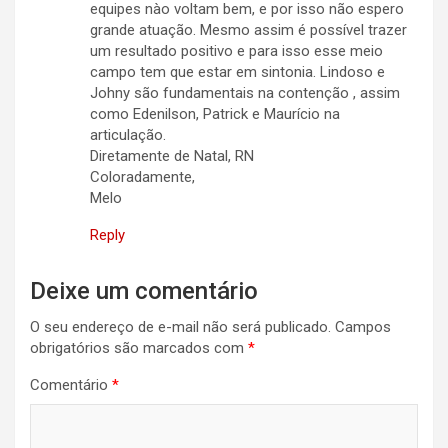
equipes nào voltam bem, e por isso não espero
grande atuação. Mesmo assim é possível trazer
um resultado positivo e para isso esse meio
campo tem que estar em sintonia. Lindoso e
Johny são fundamentais na contenção , assim
como Edenilson, Patrick e Maurício na
articulação.
Diretamente de Natal, RN
Coloradamente,
Melo
Reply
Deixe um comentário
O seu endereço de e-mail não será publicado.
Campos
obrigatórios são marcados com
*
Comentário
*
= = = = = = =
▶ **Work item**
Only the text of the material belongs in your copy, which must match the original exactly.

▶ **Expected output**
equipes nào voltam bem, e por isso não espero
grande atuação. Mesmo assim é possível trazer
um resultado positivo e para isso esse meio
campo tem que estar em sintonia. Lindoso e
Johny são fundamentais na contenção , assim
como Edenilson, Patrick e Maurício na
articulação.
Diretamente de Natal, RN
Coloradamente,
Melo
Reply
Deixe um comentário
O seu endereço de e-mail não será publicado.
Campos
obrigatórios são marcados com
*
Comentário
*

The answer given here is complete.